WORK ITEM => Write out all the records exactly, and keep any images out.

─── RECORDED DATA

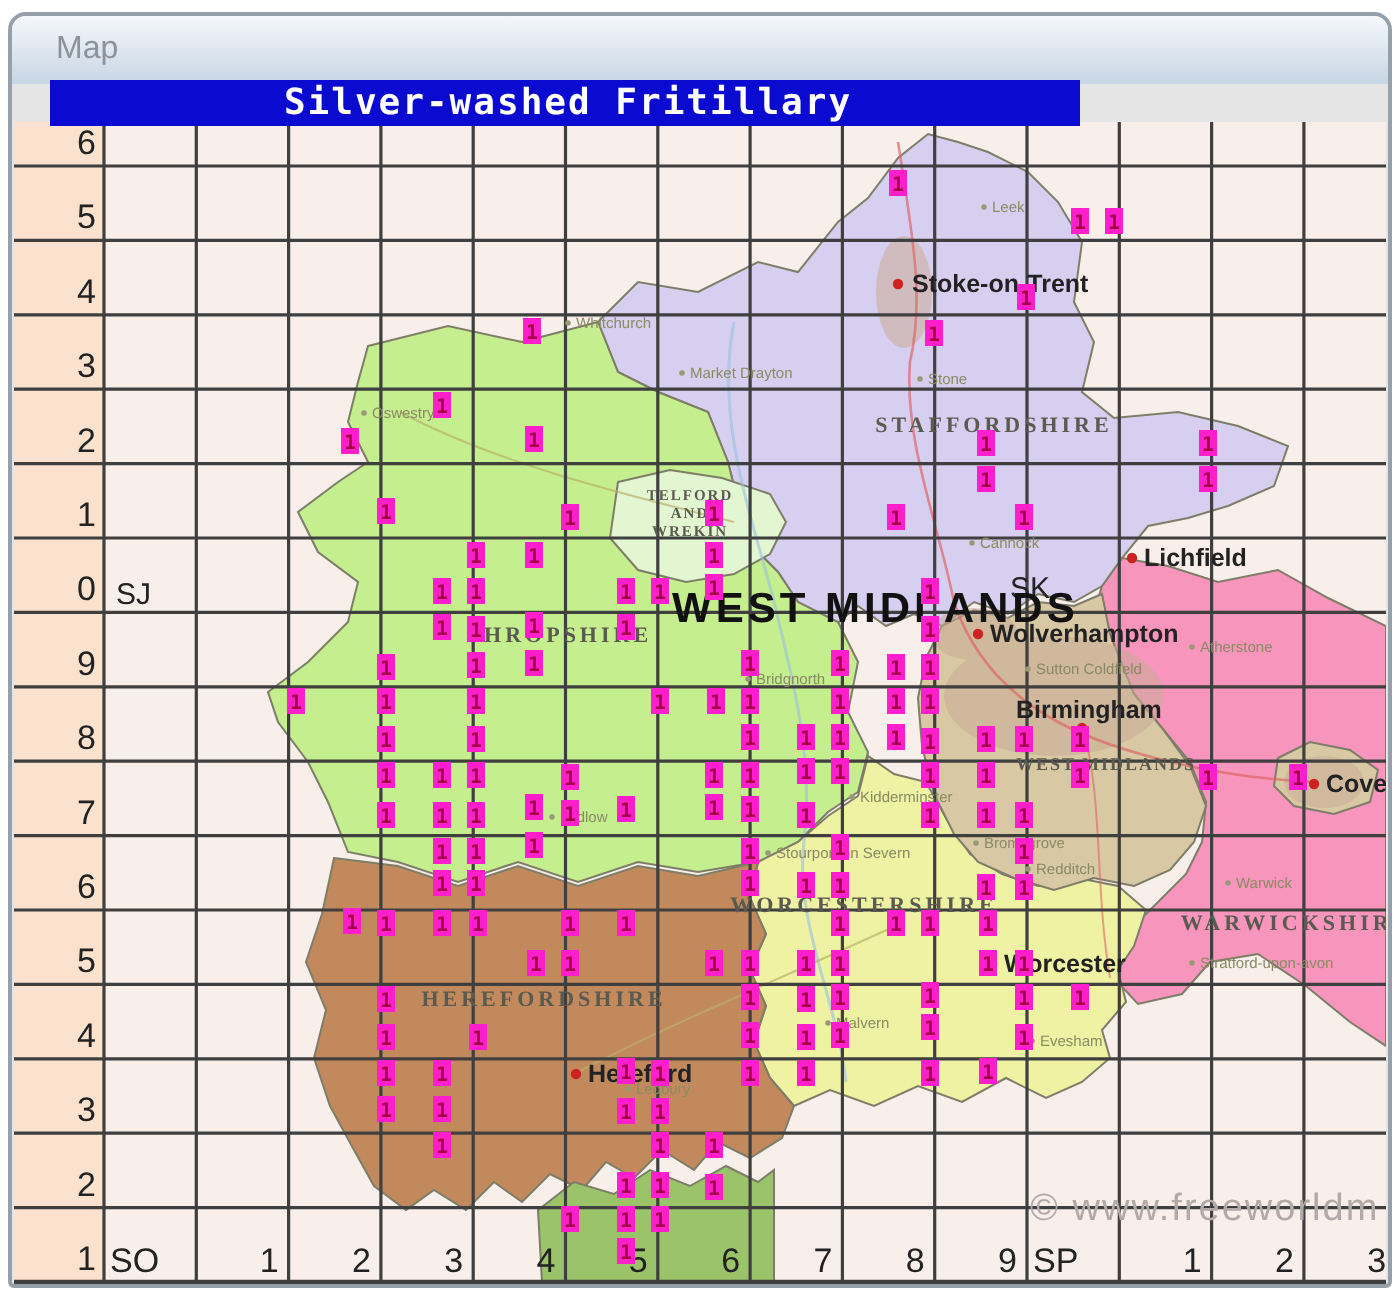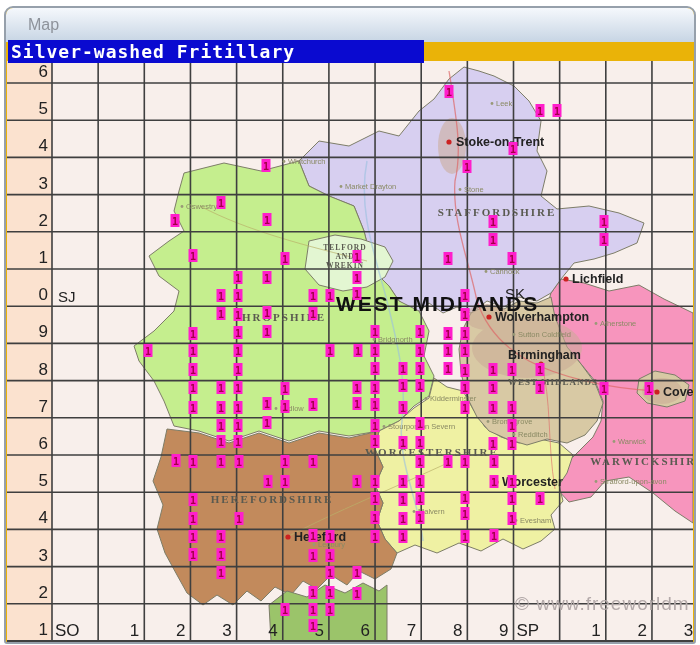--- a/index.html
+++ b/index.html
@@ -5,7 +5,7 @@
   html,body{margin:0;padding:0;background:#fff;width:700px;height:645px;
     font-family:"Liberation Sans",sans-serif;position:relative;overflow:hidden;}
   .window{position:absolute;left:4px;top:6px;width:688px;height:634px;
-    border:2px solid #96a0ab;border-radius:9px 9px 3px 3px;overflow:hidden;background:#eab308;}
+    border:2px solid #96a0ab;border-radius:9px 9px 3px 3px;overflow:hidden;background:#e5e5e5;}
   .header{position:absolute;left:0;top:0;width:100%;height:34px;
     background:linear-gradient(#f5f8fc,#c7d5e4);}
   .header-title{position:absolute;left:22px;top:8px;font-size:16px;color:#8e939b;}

──────

RESPONSE =>
--- a/index.html
+++ b/index.html
@@ -5,7 +5,7 @@
   html,body{margin:0;padding:0;background:#fff;width:700px;height:645px;
     font-family:"Liberation Sans",sans-serif;position:relative;overflow:hidden;}
   .window{position:absolute;left:4px;top:6px;width:688px;height:634px;
-    border:2px solid #96a0ab;border-radius:9px 9px 3px 3px;overflow:hidden;background:#eab308;}
+    border:2px solid #96a0ab;border-radius:9px 9px 3px 3px;overflow:hidden;background:#e5e5e5;}
   .header{position:absolute;left:0;top:0;width:100%;height:34px;
     background:linear-gradient(#f5f8fc,#c7d5e4);}
   .header-title{position:absolute;left:22px;top:8px;font-size:16px;color:#8e939b;}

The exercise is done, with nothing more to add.